*Recorded data*.
Start of Block

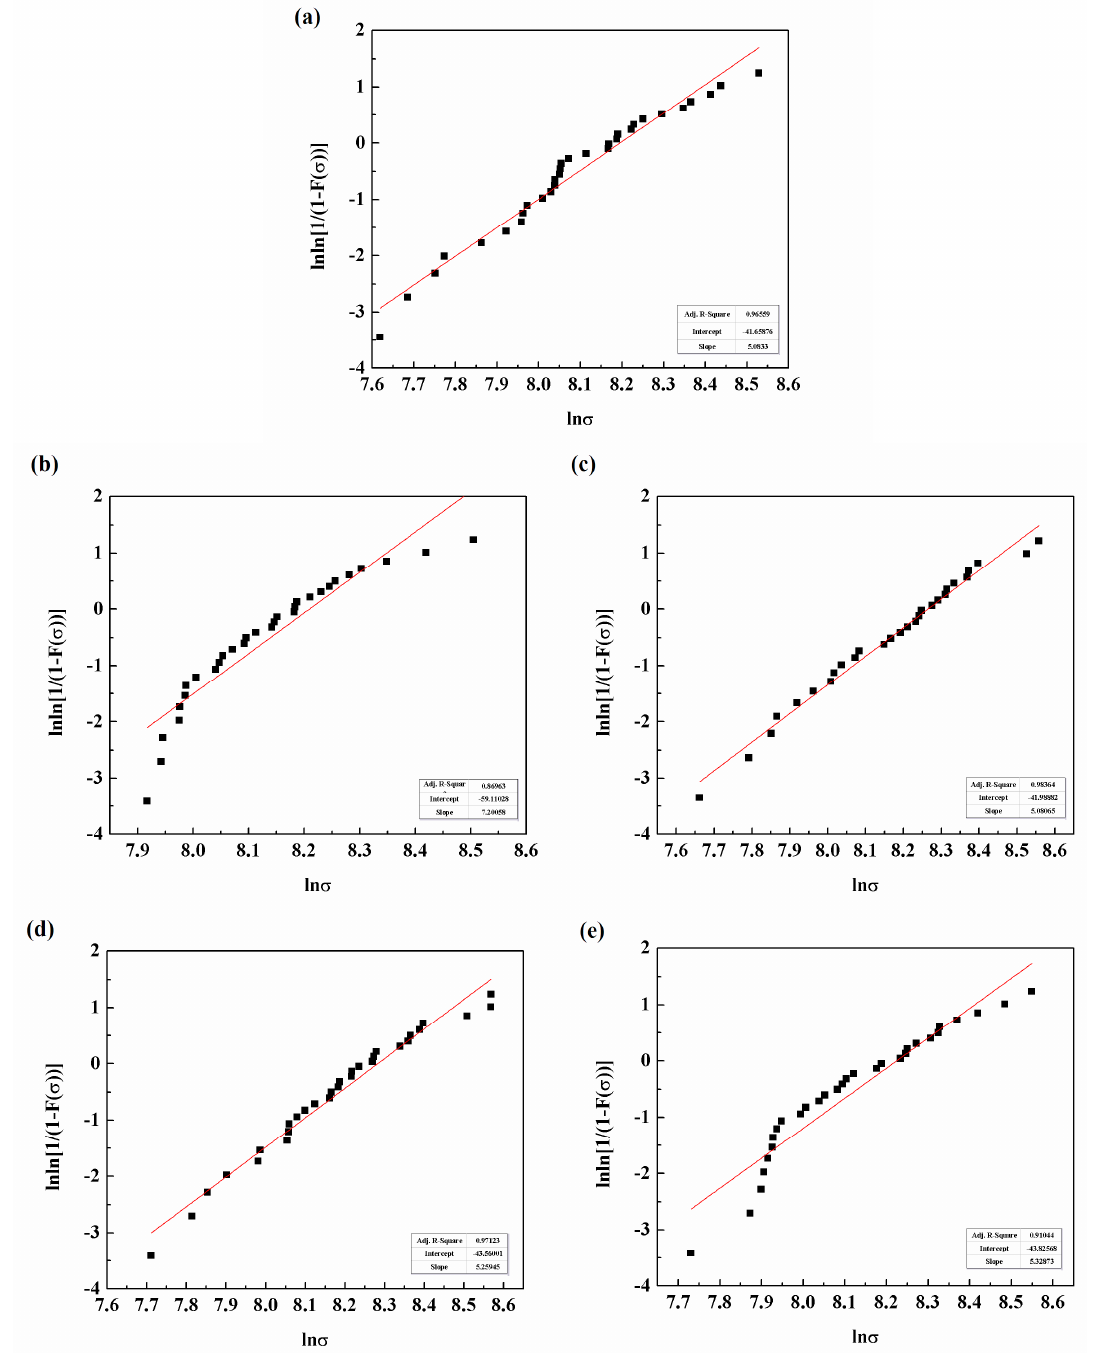
Figure 11. Weibull distribution of monofilament fibre tensile strength of unsized CFs and sized CFs: ( a ) unsized; ( b ) 7500; ( c ) 11,000; ( d ) 15,000; and ( e ) 17,000.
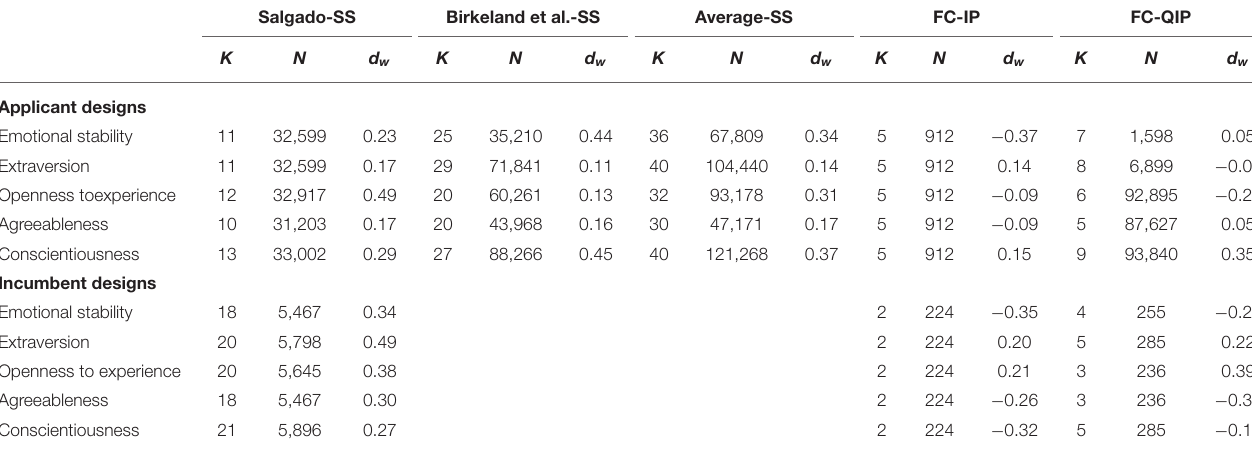
TABLE 7 | Comparison between the meta-analyses of the resistance of faking of FC and SS personality inventories in applied contexts.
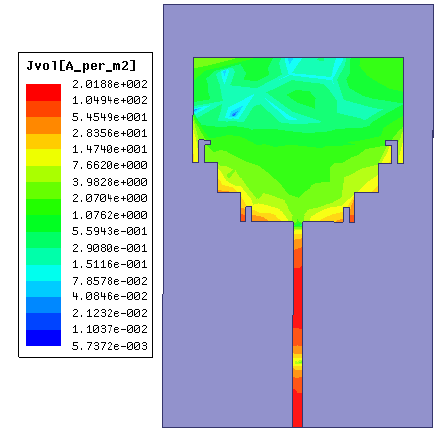
Figure 3. The current distribution of the antenna.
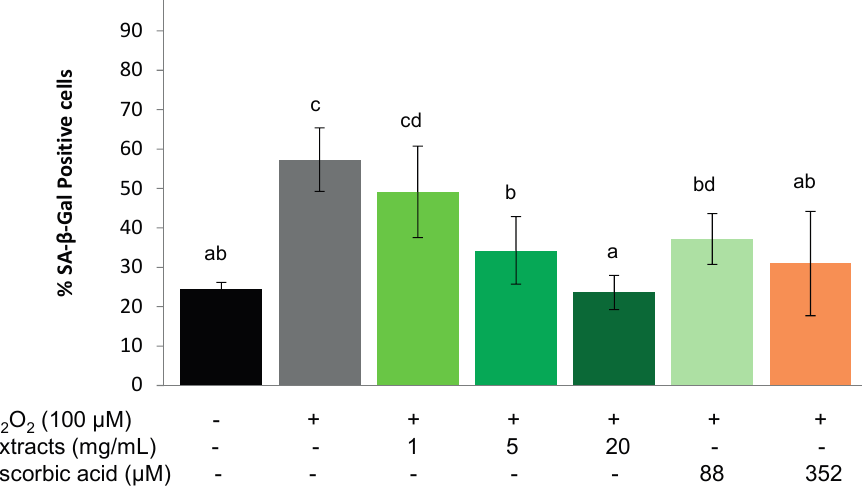
Figure 4. Protective effect of S. oleraceus leaf extracts on H 2 O 2 treated WI-38 cells. Cells were treated with 1, 5 or 20 mg/mL S. oleraceus leaf extracts or 88 or 352 µM ascorbic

End of Block

*Task to complete*. Every line above that holds the string "Figure" counts once; give the total and nothing more.

*Written response*. 3